#### Exercise prompt:
One number is the whole answer: the tally of lines in the records below that contain "nucleicos".

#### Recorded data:
######

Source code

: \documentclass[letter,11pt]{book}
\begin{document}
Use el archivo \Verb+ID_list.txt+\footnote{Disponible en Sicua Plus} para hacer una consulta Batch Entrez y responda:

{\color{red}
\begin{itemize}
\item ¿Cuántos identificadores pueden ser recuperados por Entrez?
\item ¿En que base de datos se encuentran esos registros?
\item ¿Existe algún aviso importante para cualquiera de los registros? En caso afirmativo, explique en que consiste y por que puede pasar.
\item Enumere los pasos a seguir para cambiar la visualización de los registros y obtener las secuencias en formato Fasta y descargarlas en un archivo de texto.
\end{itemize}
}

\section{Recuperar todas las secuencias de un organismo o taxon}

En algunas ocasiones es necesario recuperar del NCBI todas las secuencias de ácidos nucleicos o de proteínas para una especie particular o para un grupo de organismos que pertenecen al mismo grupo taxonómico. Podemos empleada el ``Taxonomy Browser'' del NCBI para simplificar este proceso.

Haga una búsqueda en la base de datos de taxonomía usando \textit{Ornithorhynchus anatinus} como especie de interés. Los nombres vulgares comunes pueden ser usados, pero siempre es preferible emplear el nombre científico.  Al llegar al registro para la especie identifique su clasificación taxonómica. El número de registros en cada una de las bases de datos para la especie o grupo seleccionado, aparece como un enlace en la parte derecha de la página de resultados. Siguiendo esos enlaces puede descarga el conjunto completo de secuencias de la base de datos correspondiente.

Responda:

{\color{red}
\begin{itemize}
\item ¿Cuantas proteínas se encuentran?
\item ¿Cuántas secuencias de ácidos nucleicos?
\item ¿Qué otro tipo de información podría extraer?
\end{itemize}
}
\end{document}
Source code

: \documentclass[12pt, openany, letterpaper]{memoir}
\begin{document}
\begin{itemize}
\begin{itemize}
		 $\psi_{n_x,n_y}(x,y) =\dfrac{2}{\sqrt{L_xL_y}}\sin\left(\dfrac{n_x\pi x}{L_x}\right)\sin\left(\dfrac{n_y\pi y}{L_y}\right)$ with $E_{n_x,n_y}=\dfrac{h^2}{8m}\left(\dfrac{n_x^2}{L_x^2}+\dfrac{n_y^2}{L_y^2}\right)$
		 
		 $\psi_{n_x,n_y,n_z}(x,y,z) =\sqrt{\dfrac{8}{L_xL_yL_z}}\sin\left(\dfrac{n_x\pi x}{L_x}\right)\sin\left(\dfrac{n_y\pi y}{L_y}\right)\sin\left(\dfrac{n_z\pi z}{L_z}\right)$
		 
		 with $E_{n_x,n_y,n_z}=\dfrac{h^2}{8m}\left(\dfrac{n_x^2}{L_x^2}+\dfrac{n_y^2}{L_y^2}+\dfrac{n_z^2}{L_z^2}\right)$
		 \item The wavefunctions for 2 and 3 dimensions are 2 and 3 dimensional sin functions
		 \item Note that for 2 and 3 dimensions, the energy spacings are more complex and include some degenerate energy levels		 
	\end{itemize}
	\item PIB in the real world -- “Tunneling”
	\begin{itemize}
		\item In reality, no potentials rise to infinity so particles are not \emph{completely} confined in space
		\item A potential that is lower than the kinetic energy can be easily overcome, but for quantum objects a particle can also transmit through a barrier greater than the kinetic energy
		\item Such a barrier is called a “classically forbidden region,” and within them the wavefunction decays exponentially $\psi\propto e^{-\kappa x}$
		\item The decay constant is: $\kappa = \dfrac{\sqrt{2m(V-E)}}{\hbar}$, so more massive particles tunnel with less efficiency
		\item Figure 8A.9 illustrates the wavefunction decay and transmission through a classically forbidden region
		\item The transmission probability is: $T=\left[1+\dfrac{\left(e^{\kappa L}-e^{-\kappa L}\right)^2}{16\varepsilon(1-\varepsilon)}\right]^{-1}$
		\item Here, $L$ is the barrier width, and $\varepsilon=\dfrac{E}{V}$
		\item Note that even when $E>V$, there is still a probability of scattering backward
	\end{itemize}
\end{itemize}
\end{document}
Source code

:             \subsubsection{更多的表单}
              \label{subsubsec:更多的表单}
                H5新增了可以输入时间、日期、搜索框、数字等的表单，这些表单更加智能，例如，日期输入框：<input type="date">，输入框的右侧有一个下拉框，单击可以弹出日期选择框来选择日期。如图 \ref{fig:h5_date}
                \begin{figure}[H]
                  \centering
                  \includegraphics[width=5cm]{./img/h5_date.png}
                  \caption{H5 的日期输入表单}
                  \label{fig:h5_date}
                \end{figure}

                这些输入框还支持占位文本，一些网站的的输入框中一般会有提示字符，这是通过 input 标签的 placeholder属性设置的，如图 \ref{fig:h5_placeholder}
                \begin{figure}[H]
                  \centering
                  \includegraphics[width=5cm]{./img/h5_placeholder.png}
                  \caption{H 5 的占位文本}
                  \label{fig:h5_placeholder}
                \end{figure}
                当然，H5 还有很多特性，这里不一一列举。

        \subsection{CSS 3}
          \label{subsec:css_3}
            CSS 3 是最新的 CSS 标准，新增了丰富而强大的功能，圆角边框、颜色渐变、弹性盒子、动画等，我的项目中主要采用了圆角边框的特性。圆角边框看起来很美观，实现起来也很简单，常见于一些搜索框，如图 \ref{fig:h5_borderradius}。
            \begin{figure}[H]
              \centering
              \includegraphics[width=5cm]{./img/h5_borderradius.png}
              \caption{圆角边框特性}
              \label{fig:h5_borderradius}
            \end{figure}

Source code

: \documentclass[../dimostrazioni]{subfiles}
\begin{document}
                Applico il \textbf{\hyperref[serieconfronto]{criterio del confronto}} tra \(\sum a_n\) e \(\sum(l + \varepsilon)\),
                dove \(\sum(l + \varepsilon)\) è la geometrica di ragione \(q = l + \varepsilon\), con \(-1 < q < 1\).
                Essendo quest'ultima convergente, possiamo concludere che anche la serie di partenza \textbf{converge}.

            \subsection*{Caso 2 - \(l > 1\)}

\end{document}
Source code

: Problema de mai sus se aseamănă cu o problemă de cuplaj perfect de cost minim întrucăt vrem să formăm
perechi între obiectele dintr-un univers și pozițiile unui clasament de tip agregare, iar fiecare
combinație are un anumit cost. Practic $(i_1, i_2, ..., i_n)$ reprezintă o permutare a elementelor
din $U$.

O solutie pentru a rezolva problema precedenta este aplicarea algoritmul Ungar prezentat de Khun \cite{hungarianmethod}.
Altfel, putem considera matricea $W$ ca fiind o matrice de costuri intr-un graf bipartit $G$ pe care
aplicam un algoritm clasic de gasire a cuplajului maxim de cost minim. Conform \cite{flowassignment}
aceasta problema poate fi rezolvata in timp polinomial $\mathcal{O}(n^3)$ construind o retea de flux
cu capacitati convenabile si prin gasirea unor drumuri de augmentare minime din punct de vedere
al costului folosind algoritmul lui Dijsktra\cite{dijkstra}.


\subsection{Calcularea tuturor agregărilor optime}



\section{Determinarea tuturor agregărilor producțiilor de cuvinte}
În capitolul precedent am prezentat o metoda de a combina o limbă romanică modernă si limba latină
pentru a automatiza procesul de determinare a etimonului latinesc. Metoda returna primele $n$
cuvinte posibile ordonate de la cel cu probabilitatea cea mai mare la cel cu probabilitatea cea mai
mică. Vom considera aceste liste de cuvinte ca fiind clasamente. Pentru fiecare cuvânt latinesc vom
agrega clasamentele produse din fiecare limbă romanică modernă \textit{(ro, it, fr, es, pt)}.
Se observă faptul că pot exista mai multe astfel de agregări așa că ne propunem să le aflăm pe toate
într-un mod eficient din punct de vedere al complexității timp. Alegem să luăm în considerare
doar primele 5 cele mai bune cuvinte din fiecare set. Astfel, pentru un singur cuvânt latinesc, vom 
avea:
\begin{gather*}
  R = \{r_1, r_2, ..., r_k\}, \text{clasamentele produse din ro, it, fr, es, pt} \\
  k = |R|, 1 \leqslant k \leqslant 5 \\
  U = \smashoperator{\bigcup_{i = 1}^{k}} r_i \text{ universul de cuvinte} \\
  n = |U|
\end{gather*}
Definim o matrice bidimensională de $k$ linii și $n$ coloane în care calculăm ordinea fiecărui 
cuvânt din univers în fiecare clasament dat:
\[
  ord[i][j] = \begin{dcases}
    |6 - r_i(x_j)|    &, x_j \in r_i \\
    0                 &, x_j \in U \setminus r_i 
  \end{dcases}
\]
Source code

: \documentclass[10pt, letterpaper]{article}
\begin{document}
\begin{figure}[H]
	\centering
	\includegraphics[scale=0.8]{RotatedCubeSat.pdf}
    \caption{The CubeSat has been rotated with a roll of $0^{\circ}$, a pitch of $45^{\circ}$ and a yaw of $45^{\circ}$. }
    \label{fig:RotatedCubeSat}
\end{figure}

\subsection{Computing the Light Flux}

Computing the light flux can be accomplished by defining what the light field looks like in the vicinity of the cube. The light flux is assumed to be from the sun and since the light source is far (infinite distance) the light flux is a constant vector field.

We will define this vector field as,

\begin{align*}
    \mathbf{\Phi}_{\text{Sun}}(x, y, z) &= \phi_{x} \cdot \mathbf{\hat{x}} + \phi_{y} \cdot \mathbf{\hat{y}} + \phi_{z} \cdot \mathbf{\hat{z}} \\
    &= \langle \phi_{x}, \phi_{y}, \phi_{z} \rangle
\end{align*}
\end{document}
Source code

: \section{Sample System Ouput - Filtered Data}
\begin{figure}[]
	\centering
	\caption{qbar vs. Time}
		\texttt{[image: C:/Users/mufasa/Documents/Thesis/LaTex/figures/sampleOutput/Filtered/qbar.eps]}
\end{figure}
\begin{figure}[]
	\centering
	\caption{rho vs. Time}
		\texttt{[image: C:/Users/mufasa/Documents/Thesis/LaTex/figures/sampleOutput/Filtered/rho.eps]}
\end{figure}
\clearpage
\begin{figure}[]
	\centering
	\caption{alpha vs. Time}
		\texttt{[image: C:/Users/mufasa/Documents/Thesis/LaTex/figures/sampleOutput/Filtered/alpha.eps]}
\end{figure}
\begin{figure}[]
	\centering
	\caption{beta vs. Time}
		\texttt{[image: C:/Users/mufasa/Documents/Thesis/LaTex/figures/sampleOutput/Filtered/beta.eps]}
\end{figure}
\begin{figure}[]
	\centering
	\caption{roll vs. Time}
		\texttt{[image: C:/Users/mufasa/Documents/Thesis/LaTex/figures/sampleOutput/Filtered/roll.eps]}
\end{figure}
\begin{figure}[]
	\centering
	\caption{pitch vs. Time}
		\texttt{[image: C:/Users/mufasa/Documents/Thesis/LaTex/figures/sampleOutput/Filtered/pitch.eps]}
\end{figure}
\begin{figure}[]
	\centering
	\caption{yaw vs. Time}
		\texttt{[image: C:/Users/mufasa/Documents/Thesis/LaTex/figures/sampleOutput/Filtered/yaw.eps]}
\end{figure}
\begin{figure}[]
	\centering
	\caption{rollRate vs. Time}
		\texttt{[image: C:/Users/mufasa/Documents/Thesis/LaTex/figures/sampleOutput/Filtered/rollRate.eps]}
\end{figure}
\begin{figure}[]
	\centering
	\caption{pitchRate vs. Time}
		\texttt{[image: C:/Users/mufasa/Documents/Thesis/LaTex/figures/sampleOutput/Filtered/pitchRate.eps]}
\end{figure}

######

#### Exercise output:
2